_Provided records_
┏━━

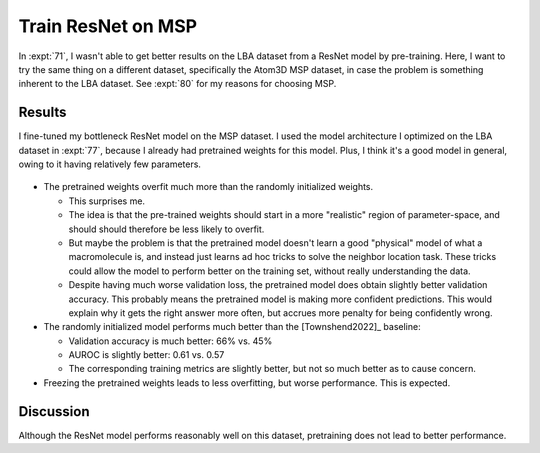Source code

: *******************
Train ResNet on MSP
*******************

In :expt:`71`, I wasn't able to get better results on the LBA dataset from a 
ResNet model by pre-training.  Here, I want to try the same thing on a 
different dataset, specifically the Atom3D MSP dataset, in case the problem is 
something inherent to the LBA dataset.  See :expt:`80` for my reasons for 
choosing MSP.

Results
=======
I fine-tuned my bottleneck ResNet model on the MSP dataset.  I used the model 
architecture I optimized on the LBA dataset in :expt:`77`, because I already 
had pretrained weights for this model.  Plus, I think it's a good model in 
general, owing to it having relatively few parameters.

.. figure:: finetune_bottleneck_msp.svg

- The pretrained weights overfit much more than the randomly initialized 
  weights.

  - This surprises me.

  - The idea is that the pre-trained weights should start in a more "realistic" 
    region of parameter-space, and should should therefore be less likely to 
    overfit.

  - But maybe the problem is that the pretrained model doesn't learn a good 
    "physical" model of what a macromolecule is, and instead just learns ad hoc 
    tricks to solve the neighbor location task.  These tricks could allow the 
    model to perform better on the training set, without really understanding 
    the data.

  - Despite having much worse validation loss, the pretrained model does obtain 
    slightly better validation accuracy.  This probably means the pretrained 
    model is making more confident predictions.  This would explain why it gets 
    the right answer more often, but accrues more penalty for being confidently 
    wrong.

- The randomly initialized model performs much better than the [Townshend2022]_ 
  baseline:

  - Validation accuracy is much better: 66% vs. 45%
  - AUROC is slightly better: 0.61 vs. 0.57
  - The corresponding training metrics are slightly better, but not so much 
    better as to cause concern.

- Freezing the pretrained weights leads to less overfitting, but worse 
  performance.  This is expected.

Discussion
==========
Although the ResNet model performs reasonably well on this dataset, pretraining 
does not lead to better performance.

┗━━
┏━━

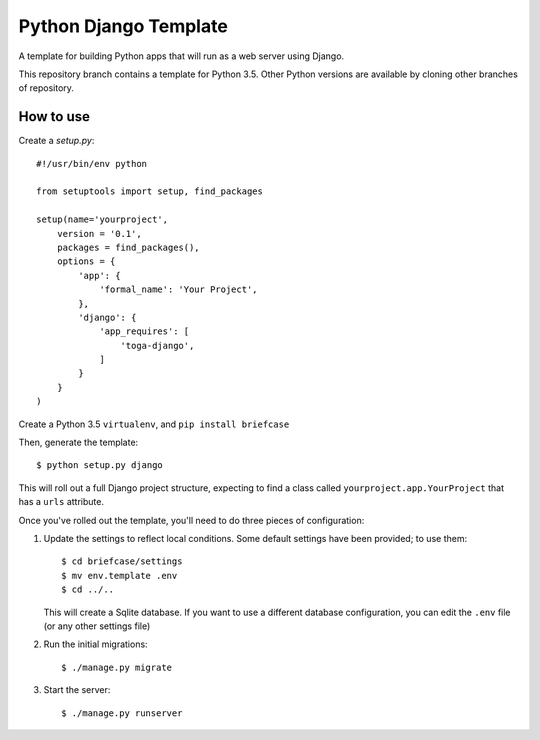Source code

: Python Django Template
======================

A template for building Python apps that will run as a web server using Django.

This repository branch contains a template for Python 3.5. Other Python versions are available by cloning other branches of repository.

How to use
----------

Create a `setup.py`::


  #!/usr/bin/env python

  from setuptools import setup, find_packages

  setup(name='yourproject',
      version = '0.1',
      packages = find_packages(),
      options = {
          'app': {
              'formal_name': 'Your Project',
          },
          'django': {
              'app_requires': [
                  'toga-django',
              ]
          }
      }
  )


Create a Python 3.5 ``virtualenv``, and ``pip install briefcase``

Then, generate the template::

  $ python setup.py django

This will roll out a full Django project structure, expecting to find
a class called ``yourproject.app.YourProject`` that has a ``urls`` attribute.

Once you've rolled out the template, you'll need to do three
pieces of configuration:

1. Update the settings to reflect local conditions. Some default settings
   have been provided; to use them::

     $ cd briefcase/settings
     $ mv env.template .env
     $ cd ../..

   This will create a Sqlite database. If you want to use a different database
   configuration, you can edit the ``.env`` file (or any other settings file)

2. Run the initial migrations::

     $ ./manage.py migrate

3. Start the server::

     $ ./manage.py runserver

┗━━
┏━━

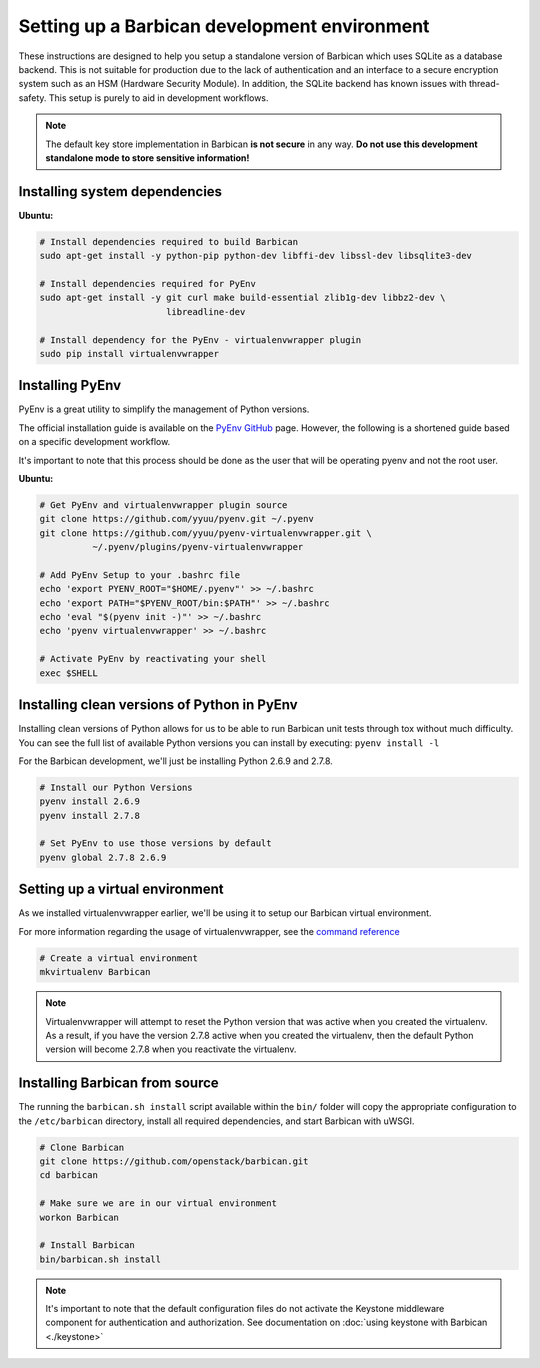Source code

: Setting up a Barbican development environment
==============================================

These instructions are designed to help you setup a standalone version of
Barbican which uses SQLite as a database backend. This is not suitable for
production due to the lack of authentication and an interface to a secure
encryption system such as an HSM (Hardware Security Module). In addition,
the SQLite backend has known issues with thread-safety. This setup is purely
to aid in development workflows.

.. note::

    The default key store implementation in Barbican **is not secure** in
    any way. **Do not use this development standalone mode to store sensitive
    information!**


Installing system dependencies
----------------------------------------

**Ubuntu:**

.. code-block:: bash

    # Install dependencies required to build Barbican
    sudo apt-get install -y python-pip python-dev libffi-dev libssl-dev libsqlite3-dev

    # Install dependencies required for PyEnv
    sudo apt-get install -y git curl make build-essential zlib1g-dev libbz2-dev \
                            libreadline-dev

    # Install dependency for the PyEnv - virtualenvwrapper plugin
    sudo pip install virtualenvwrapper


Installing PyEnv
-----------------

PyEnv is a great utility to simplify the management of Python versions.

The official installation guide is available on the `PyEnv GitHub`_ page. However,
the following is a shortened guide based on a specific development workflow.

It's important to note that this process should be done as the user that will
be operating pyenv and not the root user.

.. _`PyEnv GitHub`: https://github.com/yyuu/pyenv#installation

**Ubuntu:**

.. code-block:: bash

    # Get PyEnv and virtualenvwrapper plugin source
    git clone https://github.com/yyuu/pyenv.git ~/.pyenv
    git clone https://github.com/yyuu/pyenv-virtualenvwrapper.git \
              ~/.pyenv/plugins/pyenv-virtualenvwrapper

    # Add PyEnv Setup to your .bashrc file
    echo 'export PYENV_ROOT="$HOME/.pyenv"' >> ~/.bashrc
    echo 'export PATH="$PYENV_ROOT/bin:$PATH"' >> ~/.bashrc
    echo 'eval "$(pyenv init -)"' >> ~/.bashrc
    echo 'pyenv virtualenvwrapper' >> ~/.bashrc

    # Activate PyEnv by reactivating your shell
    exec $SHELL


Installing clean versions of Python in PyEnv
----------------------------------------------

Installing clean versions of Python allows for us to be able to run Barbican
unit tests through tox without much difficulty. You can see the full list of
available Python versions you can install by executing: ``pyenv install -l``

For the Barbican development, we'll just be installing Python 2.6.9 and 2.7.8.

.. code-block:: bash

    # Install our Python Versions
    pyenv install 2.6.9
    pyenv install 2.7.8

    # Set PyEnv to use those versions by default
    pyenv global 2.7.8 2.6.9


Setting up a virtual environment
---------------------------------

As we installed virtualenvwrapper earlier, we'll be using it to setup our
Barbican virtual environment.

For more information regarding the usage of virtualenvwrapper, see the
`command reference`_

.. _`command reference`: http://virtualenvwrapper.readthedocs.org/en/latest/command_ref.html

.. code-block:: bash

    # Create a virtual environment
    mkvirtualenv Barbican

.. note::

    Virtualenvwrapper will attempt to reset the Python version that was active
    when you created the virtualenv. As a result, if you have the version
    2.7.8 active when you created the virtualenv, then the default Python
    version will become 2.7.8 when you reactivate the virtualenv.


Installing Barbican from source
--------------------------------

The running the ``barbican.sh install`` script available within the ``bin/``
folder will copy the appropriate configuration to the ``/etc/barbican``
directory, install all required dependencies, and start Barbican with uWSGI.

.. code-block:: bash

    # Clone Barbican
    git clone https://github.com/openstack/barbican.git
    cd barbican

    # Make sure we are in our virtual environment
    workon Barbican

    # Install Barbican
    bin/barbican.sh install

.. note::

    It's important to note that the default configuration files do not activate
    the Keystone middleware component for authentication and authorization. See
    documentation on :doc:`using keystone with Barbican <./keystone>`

┗━━

_Exercise details_
After locating the line holding "- AUROC is slightly better: 0.61 vs. 0.57" above, output exactly that line and every line after it through the line holding "does not lead to better performance.". Include nothing else.

_Task response_
  - AUROC is slightly better: 0.61 vs. 0.57
  - The corresponding training metrics are slightly better, but not so much 
    better as to cause concern.

- Freezing the pretrained weights leads to less overfitting, but worse 
  performance.  This is expected.

Discussion
==========
Although the ResNet model performs reasonably well on this dataset, pretraining 
does not lead to better performance.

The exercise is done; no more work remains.